- Pre-war photo of inspection and observation ship Hakuyo Maru

History

Empire of Japan
- Name: Hakuyo Maru
- Builder: Kawasaki Shipyard Co., Ltd.
- Laid down: 15 December 1928
- Launched: 6 August 1929
- Sponsored by: Ministry of Agriculture and Forestry
- Completed: 12 November 1929
- Acquired: Requisitioned by the Imperial Japanese Navy, 15 September 1942
- Homeport: Tokyo
- Identification: 35354
- Fate: Torpedoed and sunk, 20 March 1945
- Notes: Call sign: JFCC; ;

General characteristics
- Displacement: 1,327 long tons (1,348 t) standard
- Length: 68.5 m (224 ft 9 in) o/a
- Beam: 10.9 m (35 ft 9 in)
- Draught: 6.1 m (20 ft 0 in)
- Installed power: 980 hp (731 kW)
- Propulsion: oil
- Armament: 1 x 93-type single machine gun

= Japanese survey ship Hakuyo Maru =

Hakuyo Maru (Japanese: 白鷹丸) was a Ministry of Agriculture and Forestry fisheries inspection and observation ship. It was requisitioned by the Imperial Japanese Navy during World War II for service primarily as an auxiliary survey vessel. It later served as a submarine chaser, cargo ship, and patrol boat.

==History==
She was laid down on 15 December 1928 by the Kawasaki Shipyard Co., Ltd. (株式會社川崎造船所) at the behest of the Ministry of Agriculture and Forestry (農林省). She was launched on 6 August 1929, completed on 12 November 1929, and registered in Tokyo. The Lloyd's registry lists her as Hakuyo Maru but some western sources list her as Shirataka Maru apparently due to a different translation of her name in kanji.

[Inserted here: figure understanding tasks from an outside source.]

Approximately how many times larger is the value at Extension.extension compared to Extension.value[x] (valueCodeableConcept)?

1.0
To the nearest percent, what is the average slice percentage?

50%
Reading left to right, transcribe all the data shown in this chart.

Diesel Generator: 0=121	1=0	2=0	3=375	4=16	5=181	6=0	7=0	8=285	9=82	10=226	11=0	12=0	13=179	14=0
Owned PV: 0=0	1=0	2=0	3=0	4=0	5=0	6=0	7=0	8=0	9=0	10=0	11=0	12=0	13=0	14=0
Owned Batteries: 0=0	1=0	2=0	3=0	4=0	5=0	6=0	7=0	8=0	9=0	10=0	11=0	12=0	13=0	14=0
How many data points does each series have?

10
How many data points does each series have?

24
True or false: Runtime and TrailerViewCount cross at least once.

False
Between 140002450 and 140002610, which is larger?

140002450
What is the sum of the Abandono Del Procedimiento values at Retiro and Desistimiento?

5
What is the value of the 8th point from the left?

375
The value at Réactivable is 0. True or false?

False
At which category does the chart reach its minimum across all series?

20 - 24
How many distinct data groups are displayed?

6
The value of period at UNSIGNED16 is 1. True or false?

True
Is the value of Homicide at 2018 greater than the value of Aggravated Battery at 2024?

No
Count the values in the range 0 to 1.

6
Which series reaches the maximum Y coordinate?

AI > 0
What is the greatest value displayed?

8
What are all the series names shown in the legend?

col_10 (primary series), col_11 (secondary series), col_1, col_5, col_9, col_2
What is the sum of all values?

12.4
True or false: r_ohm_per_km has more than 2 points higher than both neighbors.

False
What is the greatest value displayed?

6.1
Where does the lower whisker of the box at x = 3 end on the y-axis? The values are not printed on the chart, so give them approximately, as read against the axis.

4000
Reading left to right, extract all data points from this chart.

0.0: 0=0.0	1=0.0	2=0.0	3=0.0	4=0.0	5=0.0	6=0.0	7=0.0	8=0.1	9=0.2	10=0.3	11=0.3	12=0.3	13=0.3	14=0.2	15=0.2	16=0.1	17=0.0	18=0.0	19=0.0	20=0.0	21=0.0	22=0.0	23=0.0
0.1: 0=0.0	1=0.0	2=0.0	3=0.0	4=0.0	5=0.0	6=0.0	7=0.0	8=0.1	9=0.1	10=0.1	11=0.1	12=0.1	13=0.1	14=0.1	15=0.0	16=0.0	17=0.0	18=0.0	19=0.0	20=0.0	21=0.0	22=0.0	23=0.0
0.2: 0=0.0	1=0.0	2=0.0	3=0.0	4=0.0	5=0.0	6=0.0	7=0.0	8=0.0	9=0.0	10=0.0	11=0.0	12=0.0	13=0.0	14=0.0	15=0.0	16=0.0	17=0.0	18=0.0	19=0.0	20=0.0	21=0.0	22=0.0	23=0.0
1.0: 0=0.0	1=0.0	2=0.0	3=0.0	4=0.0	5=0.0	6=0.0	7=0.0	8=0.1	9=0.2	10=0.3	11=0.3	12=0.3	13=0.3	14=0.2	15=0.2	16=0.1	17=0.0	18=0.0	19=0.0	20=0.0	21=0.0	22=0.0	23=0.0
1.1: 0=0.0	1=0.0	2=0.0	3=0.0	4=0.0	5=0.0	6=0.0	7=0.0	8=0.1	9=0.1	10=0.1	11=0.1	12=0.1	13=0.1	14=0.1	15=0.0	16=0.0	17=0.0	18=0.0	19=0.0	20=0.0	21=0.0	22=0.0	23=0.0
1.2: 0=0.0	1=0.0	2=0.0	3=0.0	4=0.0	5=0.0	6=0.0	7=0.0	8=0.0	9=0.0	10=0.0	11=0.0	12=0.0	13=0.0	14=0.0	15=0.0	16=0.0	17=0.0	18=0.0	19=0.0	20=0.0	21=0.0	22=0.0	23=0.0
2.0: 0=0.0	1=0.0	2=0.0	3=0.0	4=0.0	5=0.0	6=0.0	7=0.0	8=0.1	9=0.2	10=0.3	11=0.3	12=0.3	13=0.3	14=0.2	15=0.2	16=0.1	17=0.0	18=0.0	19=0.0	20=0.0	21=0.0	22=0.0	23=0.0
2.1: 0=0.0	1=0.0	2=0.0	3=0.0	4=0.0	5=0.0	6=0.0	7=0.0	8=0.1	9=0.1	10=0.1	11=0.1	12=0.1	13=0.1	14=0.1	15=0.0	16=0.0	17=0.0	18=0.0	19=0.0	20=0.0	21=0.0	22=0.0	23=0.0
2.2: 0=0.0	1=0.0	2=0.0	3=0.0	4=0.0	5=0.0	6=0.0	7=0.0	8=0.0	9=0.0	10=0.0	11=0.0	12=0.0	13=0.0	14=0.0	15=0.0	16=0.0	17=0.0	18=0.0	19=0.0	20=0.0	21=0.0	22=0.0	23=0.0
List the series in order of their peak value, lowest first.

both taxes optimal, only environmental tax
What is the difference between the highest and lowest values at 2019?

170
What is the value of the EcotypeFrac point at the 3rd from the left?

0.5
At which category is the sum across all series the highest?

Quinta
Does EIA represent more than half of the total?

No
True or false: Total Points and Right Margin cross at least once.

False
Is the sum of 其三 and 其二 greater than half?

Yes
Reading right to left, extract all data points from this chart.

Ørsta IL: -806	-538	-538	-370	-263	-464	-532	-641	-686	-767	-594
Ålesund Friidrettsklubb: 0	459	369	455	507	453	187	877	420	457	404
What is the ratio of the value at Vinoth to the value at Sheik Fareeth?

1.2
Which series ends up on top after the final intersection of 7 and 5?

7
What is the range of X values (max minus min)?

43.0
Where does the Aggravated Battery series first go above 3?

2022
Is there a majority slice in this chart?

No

On 10 June to 10 July 1937, Hakuyo Maru was part of a government authorized and funded exploratory fishing fleet to determine if the salmon fishery in Bristol Bay, Alaska was commercially viable. Other vessels in this fleet included Taihoku Maru, Toten Maru, and Taiyo Maru operated by the seafood company Hayashikane Shoten, K.K. The sudden appearance of the Japanese fishing fleet outraged American salmon fishermen. These fishermen raised the incident with their congressional representative, Anthony Dimond, setting off an international incident called the Bristol Bay salmon crisis. Although the Japanese fleet did not return after complaints from the U.S. government, this event escalated tensions on the eve of World War II.

On 15 September 1942, she was requisitioned by the Imperial Japanese Navy as a survey vessel tasked with taking soundings in the South China Sea and the Java Sea. On 14 December 1943, she briefly served as a cargo ship on the Truk to Rabaul route. On 1 February 1944, she was designated as a submarine chaser and reassigned to the Yokosuka Defense Force, Yokosuka Naval District.

On 20 March 1944, she was torpedoed and sunk by 50 km northeast of Torishima at. 28 crew were killed in action. Submarine chaser CH-44 counterattacked, but was unsuccessful and USS Pollack escaped. She was struck from the Navy List on 30 November 1945.